Не вспомнив за собой никакой вины, заслуживающей трибунала, я ответил утвердительно.

– Как себя чувствуете? – поинтересовался старлей. – Как лечение? Может быть, есть какие-нибудь жалобы?

И на лице офицера госбезопасности отразилась искренняя тревога за процесс моего выздоровления.

Не буду врать, что захотелось себя ущипнуть (скорее, захотелось ущипнуть лейтенанта), но ощущение некоторого сдвига по фазе над мозгами повисло и продолжало сгущаться.

– Где желаете продолжить службу?

Клянусь своим остеохондрозом – он так и спросил! Эх, ну что мне стоило попроситься в кремлевские курсанты? Вот бы народу набежало посмотреть! Но я, как мешком ударенный, только промямлил что-то благонравное.

Старлей светло улыбнулся и в последний раз спросил:

– Значит, все в порядке?

Тут мне захотелось зарыдать у него на погоне. Я ни черта не понимал.
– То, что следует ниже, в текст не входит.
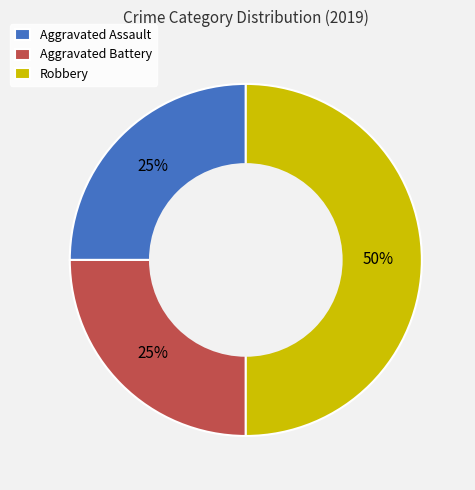

Count the number of slices in the pie.

3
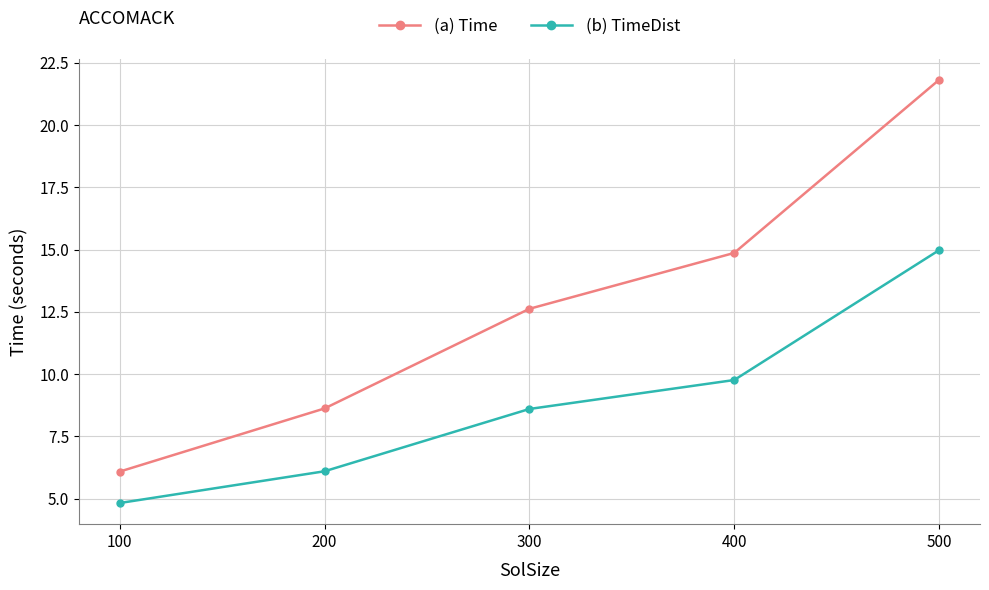

Reading left to right, transcribe all the data shown in this chart.

(a) Time: 100=6.1	200=8.6	300=12.6	400=14.9	500=21.8
(b) TimeDist: 100=4.8	200=6.1	300=8.6	400=9.8	500=15.0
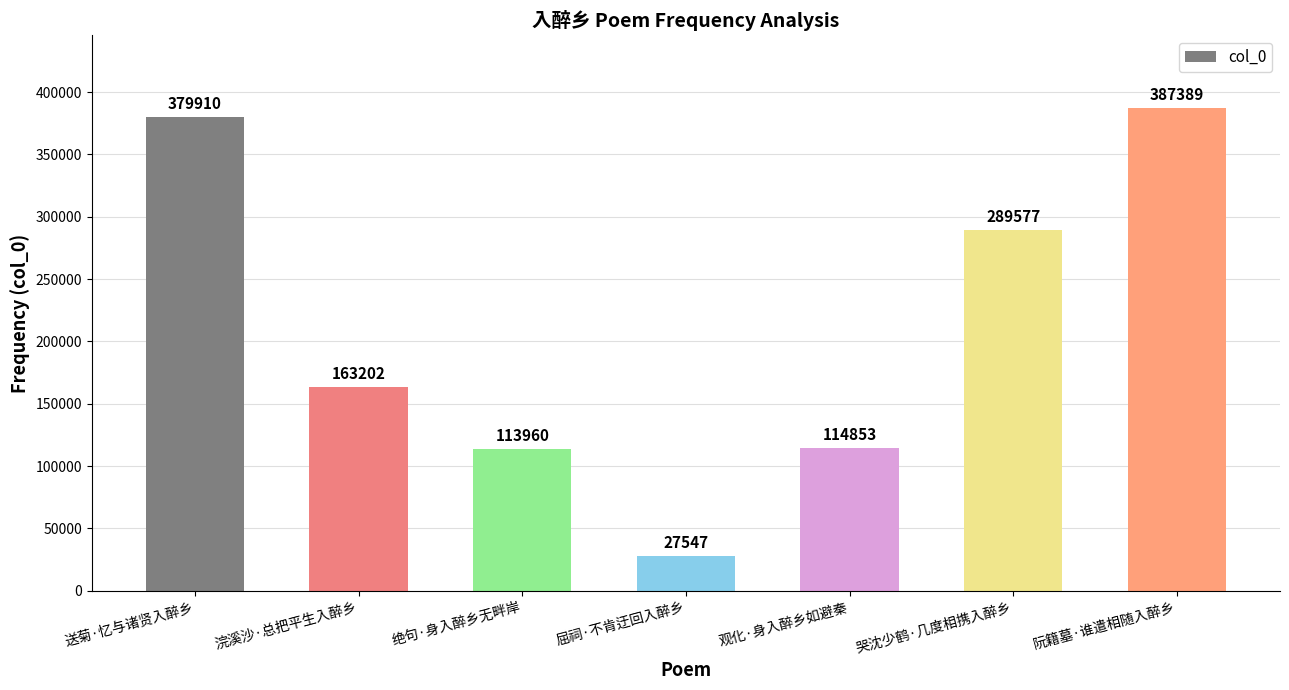

How many distinct data groups are displayed?

1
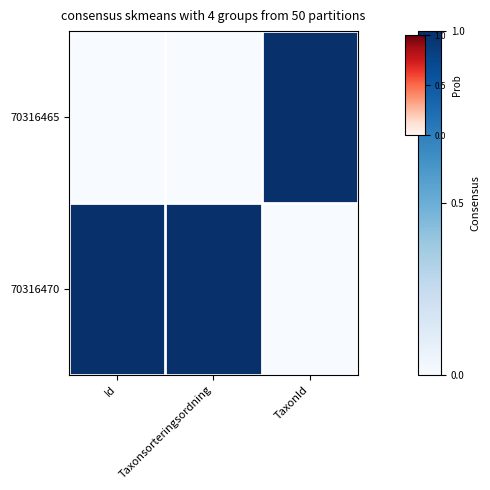

Reading left to right, what are all the values shown in this chart?

70316465: Id=0	Taxonsorteringsordning=0	TaxonId=1
70316470: Id=1	Taxonsorteringsordning=1	TaxonId=0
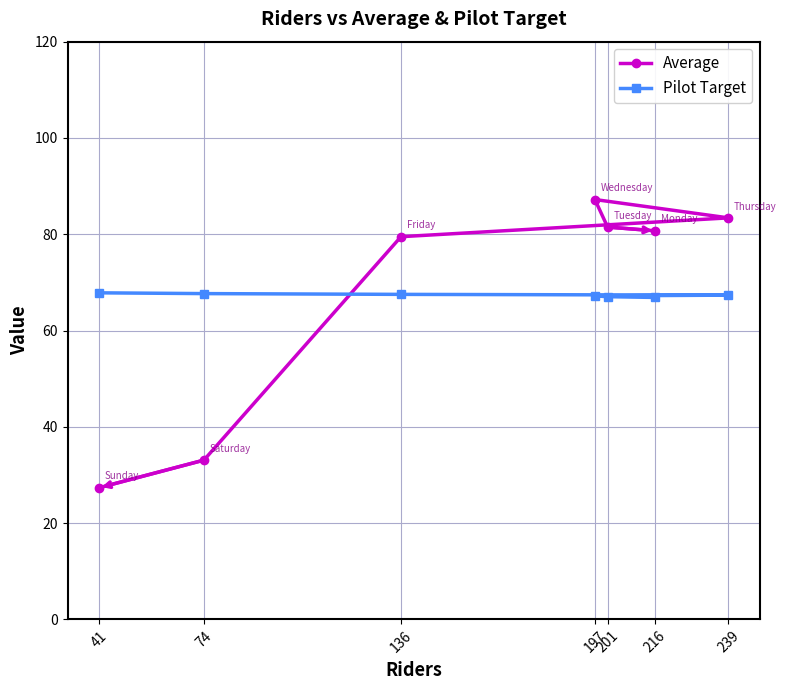

Which series changed the most between 41 and 136?

Average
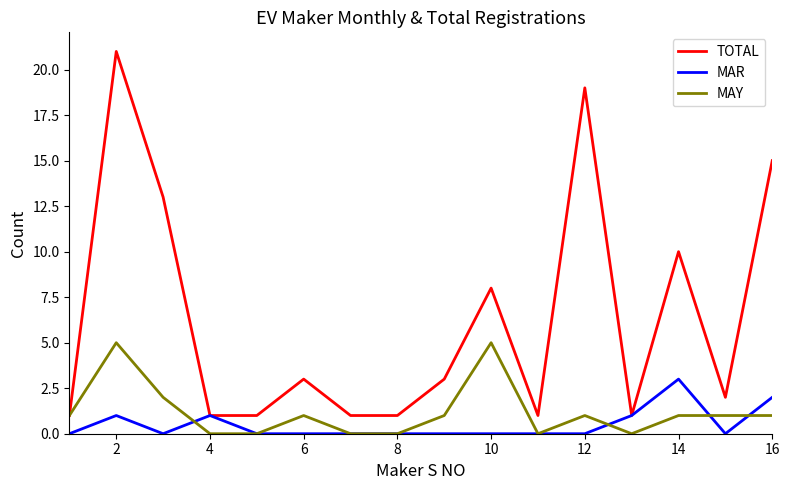

List the series in order of their peak value, lowest first.

MAR, MAY, TOTAL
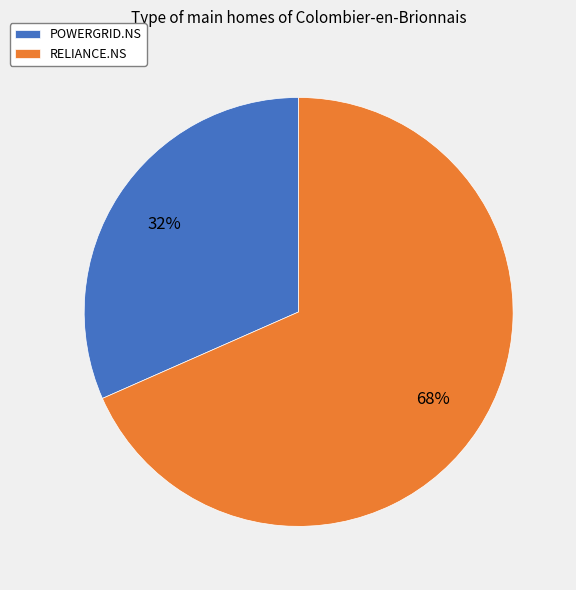

The POWERGRID.NS slice represents 32% of the pie. True or false?

True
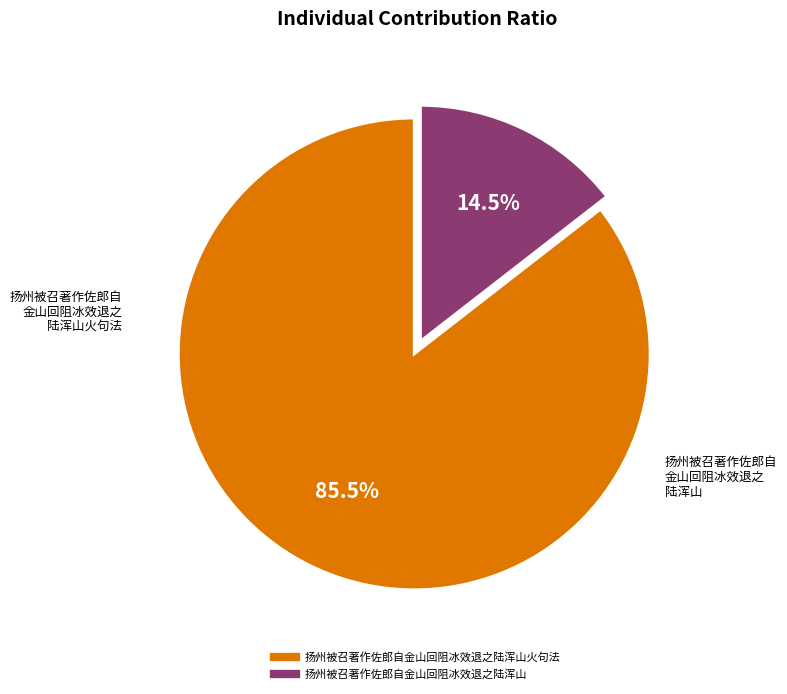

Is there any slice that represents more than half of the pie?

Yes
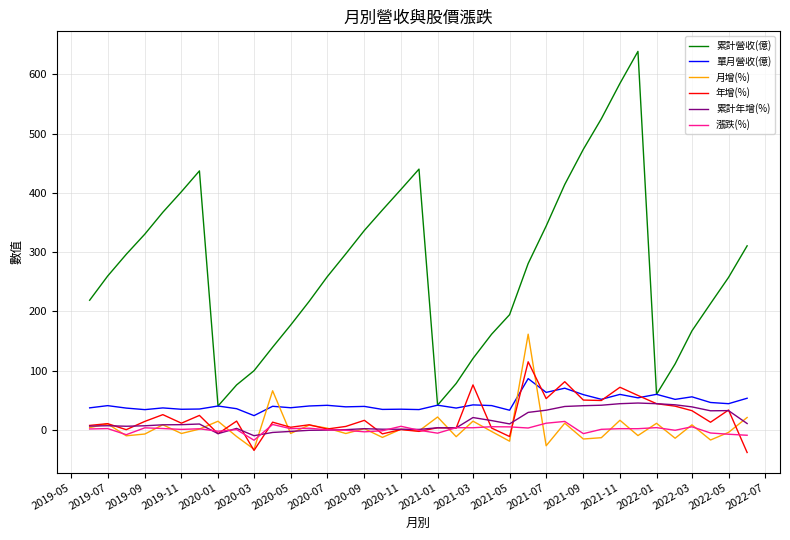

What is the greatest value displayed?

638.7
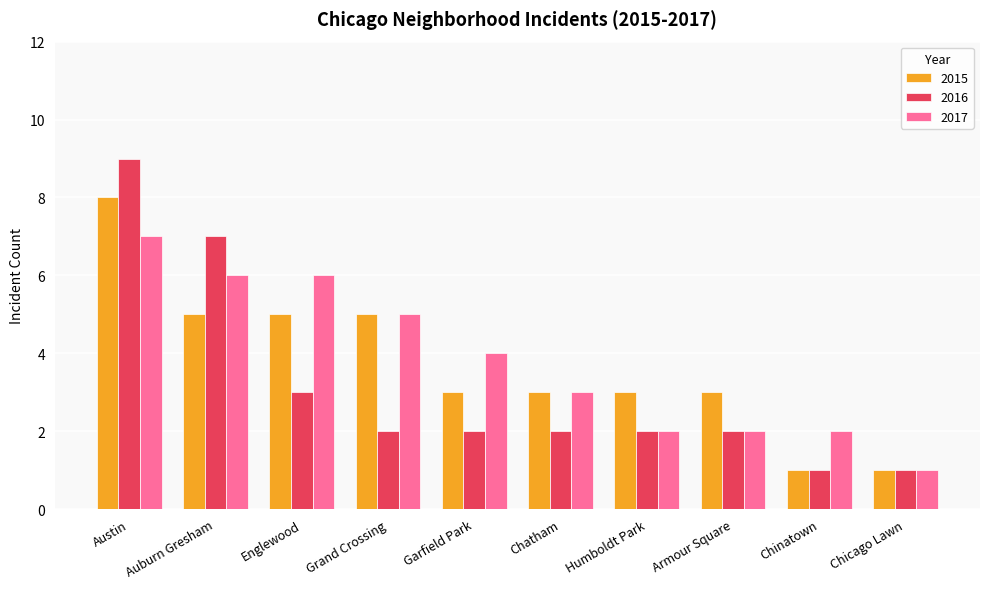

At which label does 2017 first exceed 4?

Austin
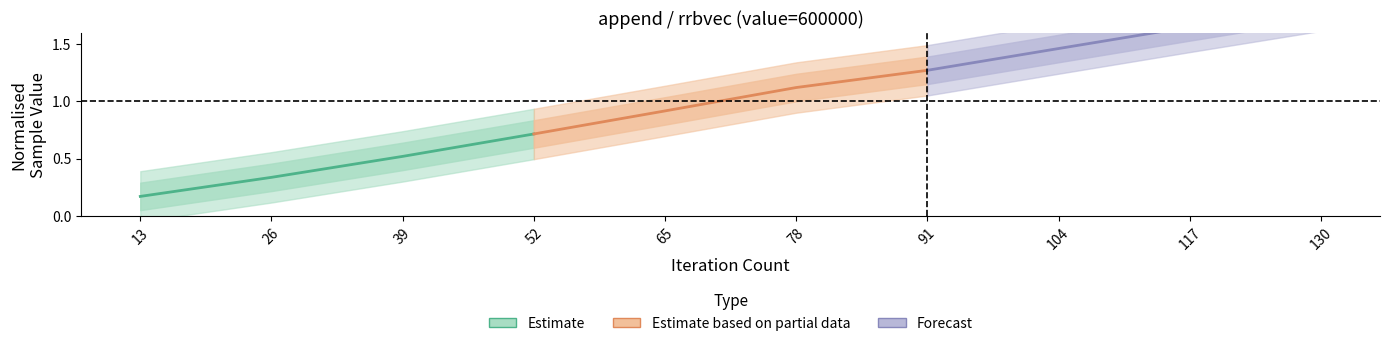

True or false: Estimate and Estimate based on partial data intersect in this chart.

False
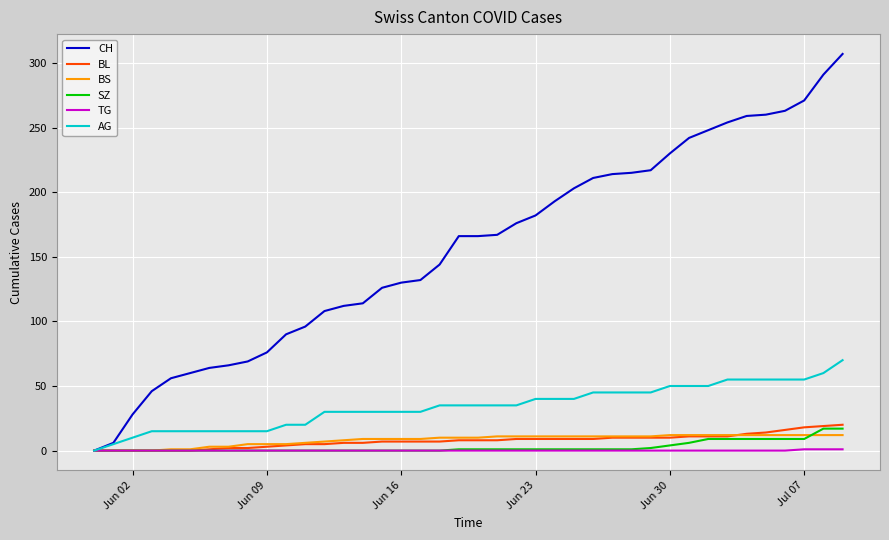

Does the chart display data point markers on the line(s)?

No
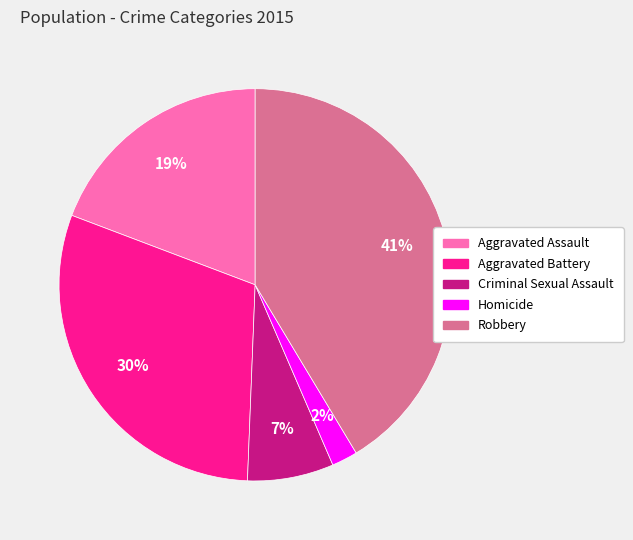

Is it true that Criminal Sexual Assault is 7% of the pie?

True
После ухода старлея в кабинет тихо вошел капитан Красовский и совсем по-домашнему попросил меня не валять ваньку и сознаться, кем я прихожусь генералу Громову из прокуратуры. Тут я подумал, что сейчас шизанусь. Я призываю в свидетели всех, кто знает меня в лицо, и спрашиваю: могут ли быть у генерала Громова из прокуратуры такие родственники? За очевидностью ответа возьмем шире: могут ли у генерала быть такие знакомые? Ну, нет же, о господи! Я спросил капитана: в чем дело? Я поклялся, что фамилию генерала слышу второй раз в жизни, причем в первый раз слышал от него же. Капитан задумался.